10-23 ANNEALING

In all forming processes polymers are subjected to many conditions that cause internal stresses and frozen strains. This adversely affects the physical properties, heat resistance, and thermal stability of polymers. To eliminate or reduce these defects, polymeric materials are subjected to annealing. At present amorphous thermoplastic polymers undergo commercial annealing only if high quality, such as dimensional stability, optimum strength, and heat resistance, is required. Thermosetting polymers are usually not annealed.

Annealing is carried out by heating the plastic object to a temperature just below its glass transition temperature, soaking it for a suitable time, and subsequently slowly cooling to room temperature. During annealing, the chain mobility increases so much that the highly strained macromolecules can relax almost completely and the relaxation of internal stresses and frozen strains occurs according to the Maxwell relation (see Equation 7-55)

Figure 10-11 illustrates the changes in the specific volume of an amorphous polymer with temperature for different cooling rates.

FIGURE 10-11 Specific volume-temperature curves for an amorphous polymer. Curve Q

results from quenching, curve S from slow (equilibrium) cooling. T g and T g ′′′′ are the glass

transition temperatures of the polymer on quenching and slow cooling, respectively. DE represents the volume change on annealing the quenched polymer at the annealing

temperature T a , which is only slightly below the glass transition temperature T g . Points B

and C represent the specific volumes at room temperature, T r , or quenching and slow cooling, respectively. (From Annealing by Z. D. Jastrzebski, Encyclopedia of Polymer

Science and Technology, Vol. 2, p. 140, edited by H. Mark, John Wiley & Sons, Inc., New York, 1966.)
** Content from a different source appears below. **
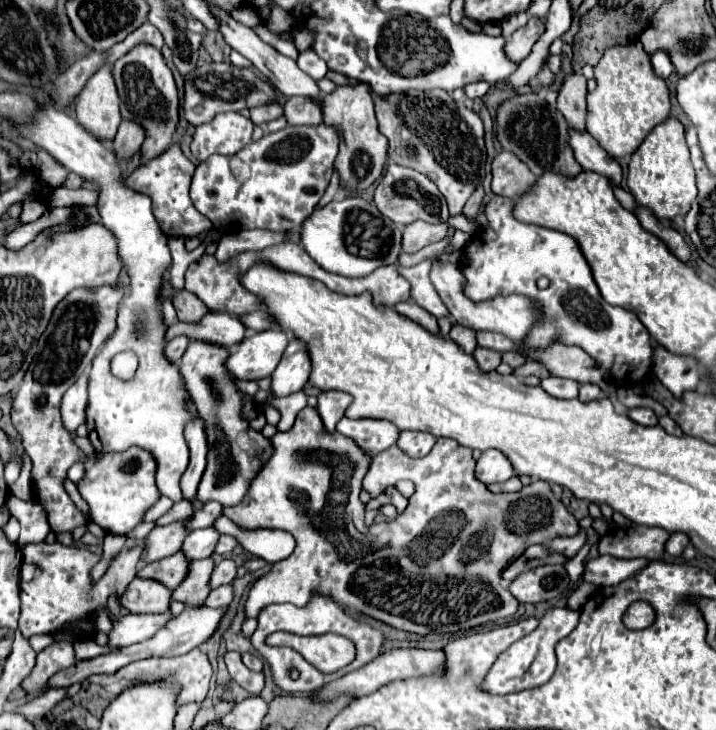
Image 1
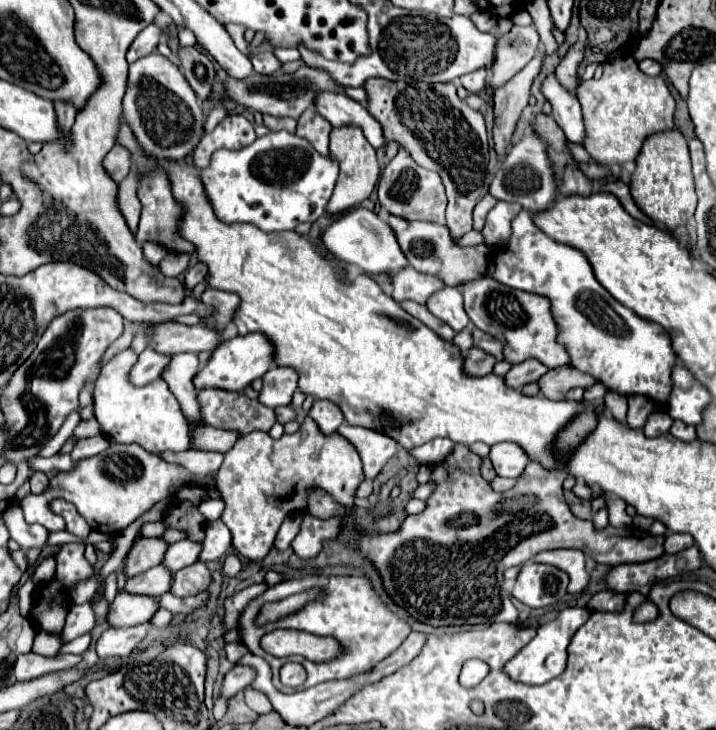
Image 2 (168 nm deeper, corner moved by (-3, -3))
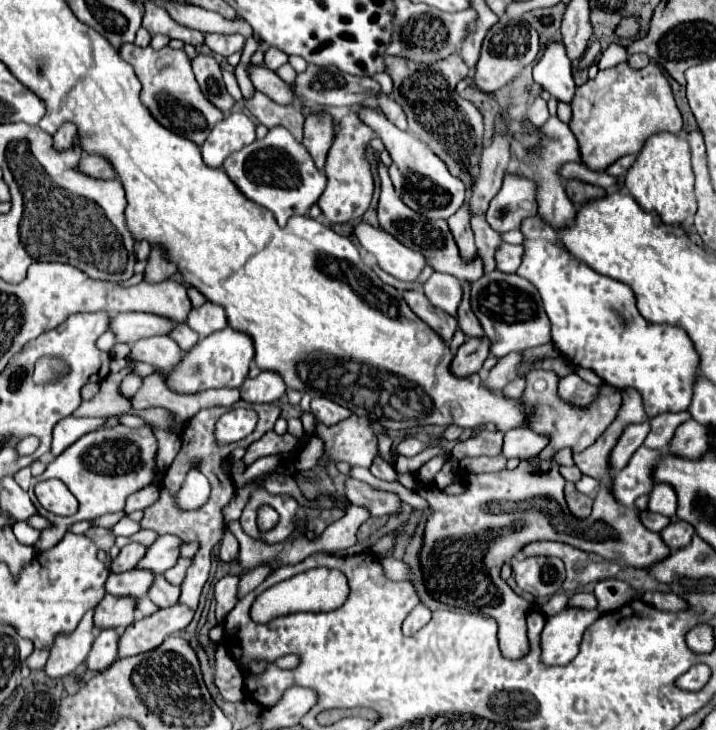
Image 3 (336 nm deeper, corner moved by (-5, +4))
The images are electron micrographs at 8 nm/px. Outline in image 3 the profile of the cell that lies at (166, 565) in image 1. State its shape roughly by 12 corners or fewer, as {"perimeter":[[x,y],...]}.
{"perimeter":[[149,570],[109,574],[105,590],[113,596],[147,596],[155,578]]}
We can see that for a polymer the T is lower and the specific volume is greater after rapid quenching than after equilibrium cooling. Thus the quenched polymer will show heat distortion at lower temperatures and considerable changes in dimensions that are highly undesirable for the product. Annealing will eliminate these discrepancies and, as path DEC of Fig. 10-11 indicates, the annealed material will be much denser and will show higher distortion temperatures. Quantitatively, the time for annealing at a particular temperature can be evaluated, provided that the curves relating specific volume versus temperature for different cooling rates and the rate constant k for isothermal volume changes are given

Crystalline polymers are frequently annealed for research purposes only. Generally, annealing slightly improves the impact strength of crystalline polymers by lowering their brittleness temperature. This is due to relaxation of internal stresses instead of to the morphological changes of the polymer structure. On the other hand, annealing may increase the size of spherulites so that the crystalline polymer may become susceptible to environmental stress cracking. Perhaps the most evident practical benefit of annealing crystalline polymers is the reduction of the possible future shrinkage. The annealing of semicrystalline polymers is a useful method of increasing their strengths. This method is applied frequently in the manufacture of fibers and films. Annealing has three effects: it increases the initial modulus, increases the ultimate tensile stress, and reduces the ultimate elongation.